Cyclopædia of Political Science, Political Economy, and the Political History of the United States
BANKS, Advantages of Savings. Saving does not create capital; it collects the small elements and parcels of it, which, when accumulated, gradually swell to values large enough to be employed with fruit.
—Savings banks are institutions of credit, founded to inspire, facilitate, favor and encourage savings. The savings bank receives the smallest savings of the poor; it preserves and guarantees them; it shelters them from the temptations of the hour and from disastrous risks; it throws them into circulation; and out of the sterile sums, which they were while they remained at the bottom of a box or drawer, makes of them sums productive of interest which serves, month by month and year by year, to swell the amount of a little account current. Lastly, the bank pays back all or part of the deposit, according to the wish of the person who deposited it, and upon his simple demand.
—Savings banks are altogether a modern invention. Inspired by the purest philanthropy, instituted with enthusiasm and generosity by men of the most respectable character, administered with disinterestedness and rare ability, sustained in their benevolent action by the unanimity of public opinion, aided by the indefatigable co-operation of a host of intelligent propagators, and the ever faithful support of the widest publicity, the savings banks in most parts of Europe have grandly accomplished their mission, such at least as it was conceived by the thought which inspired it, a thought exclusively charitable and moral. Surely after considering all these benefits, the economist will not refuse to recognize the great and noble services which the savings banks have rendered since their first foundation. He takes pleasure in praising them; but he reserves to himself entire liberty in examining and judging in what concerns the legislation, organization and progress of these establishments, whose reach would perhaps have been wider and whose results would have been still happier, if the charity which produced them had been found more intimately united to the science which would have given them liberty as a basis.

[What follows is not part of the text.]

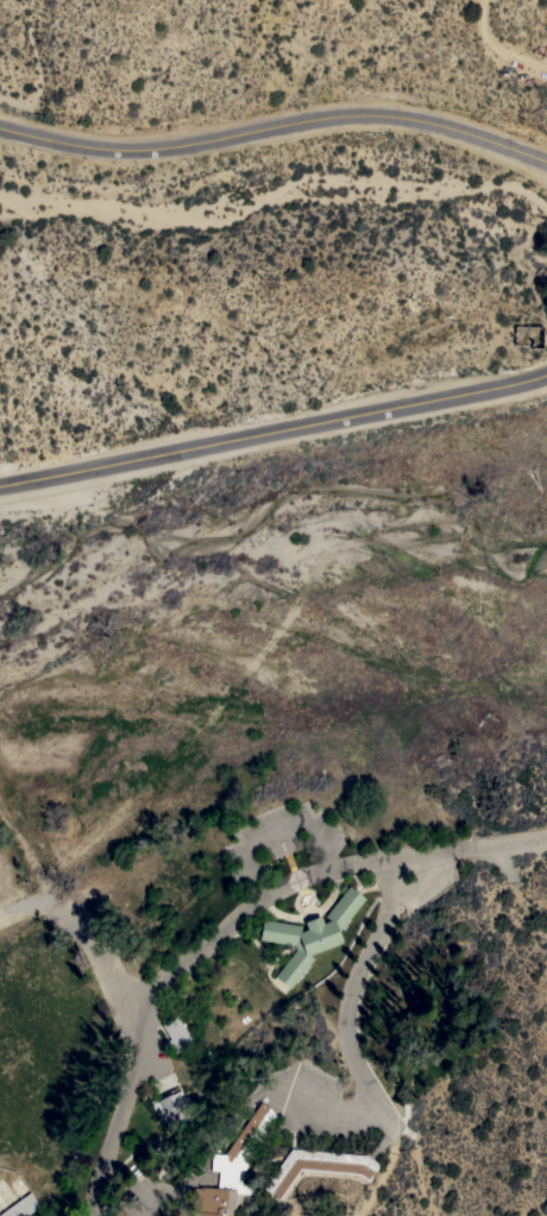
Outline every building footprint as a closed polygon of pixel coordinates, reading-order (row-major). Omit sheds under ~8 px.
[(545,270),(546,267),(546,284),(535,272),(541,266),(545,270)] [(325,915),(348,884),(365,897),(338,932),(342,941),(309,954),(314,958),(290,988),(275,976),(296,949),(294,944),(259,939),(262,919),(301,924),(301,931),(308,928),(304,921),(320,915),(323,922),(329,919),(325,915)] [(193,1041),(177,1051),(172,1044),(169,1046),(165,1041),(170,1038),(161,1023),(176,1014),(193,1041)] [(178,1085),(190,1108),(187,1110),(191,1117),(169,1129),(164,1121),(161,1122),(150,1101),(178,1085)] [(233,1214),(233,1215),(191,1215),(194,1187),(200,1187),(200,1186),(218,1187),(219,1170),(210,1170),(212,1153),(224,1154),(260,1102),(270,1108),(269,1110),(275,1115),(243,1160),(247,1164),(243,1171),(241,1184),(256,1185),(254,1193),(238,1192),(235,1214),(233,1214)] [(366,1154),(381,1165),(373,1173),(372,1172),(370,1174),(372,1176),(369,1182),(359,1174),(301,1170),(278,1202),(262,1190),(290,1147),(366,1154)] [(39,1204),(23,1215),(0,1215),(0,1213),(30,1191),(39,1204)]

—Very few raise any objections against the institution of savings banks in itself, but there are a few who do. Their objections are so weak and trivial that they do not deserve a serious refutation. Independently of the very worthy sentiment which first produced the savings banks, and which is a good in itself; aside from the very moral habit of saving, a habit which savings banks have largely extended and developed; they have two important economic results, which seem to us henceforth beyond all discussion: one affects the personal and direct interest of the depositor; the other, which is less apparent, is to the general advantage of society.
—1. The foresight which, according to the expression of J. B. Say, sacrifices actual satisfactions, in order to insure security in the future, is not only a moral quality; necessity imperatively demands it. Labor, which is possible in strength and health, becomes impossible in old age and sickness, not to speak of crises, times of enforced idleness, and the thousand accidents which trouble and disturb even the most favored lives. A prudent man has strength enough to practice privation when he can, and prefers to a passing satisfaction the permanent satisfaction of assuring himself the means of subsistence during the evil days and fatal period of old age. He moreover increases his productive power by having some capital to rely upon, the revenue from which, whatever it may be, increases his daily earnings. Possessed of greater freedom, he is less anxious to offer his labor to others, and more easily discusses the conditions of its sale.
—2. The advantage to society is two-fold. There are fewer unfortunates left to the care of society, in which the proportion of poor people exceeds that of the rich. Then—and it is a great service rendered by the savings banks, which certainly have prompted and favored in many minds the desire to save—these banks utilize a capital, which without their continuous action would remain absolutely unproductive. Very small savings are not invested until they have increased to a certain amount, which varies greatly with individuals, times and places.
—Close observation and investigation in many places, and the very nature of things prove to us, besides, the reality of the fact that savings, small, very small, when we consider the amount saved by each individual, assume in the aggregate proportions of enormous importance, as is shown by the official reports of the savings bank. Society is therefore indebted to savings banks for the enjoyment of a considerable amount of capital, which, without them, would be, like the stone which Horace advises avaricious men to substitute for their treasures, hidden in an absurd barrenness.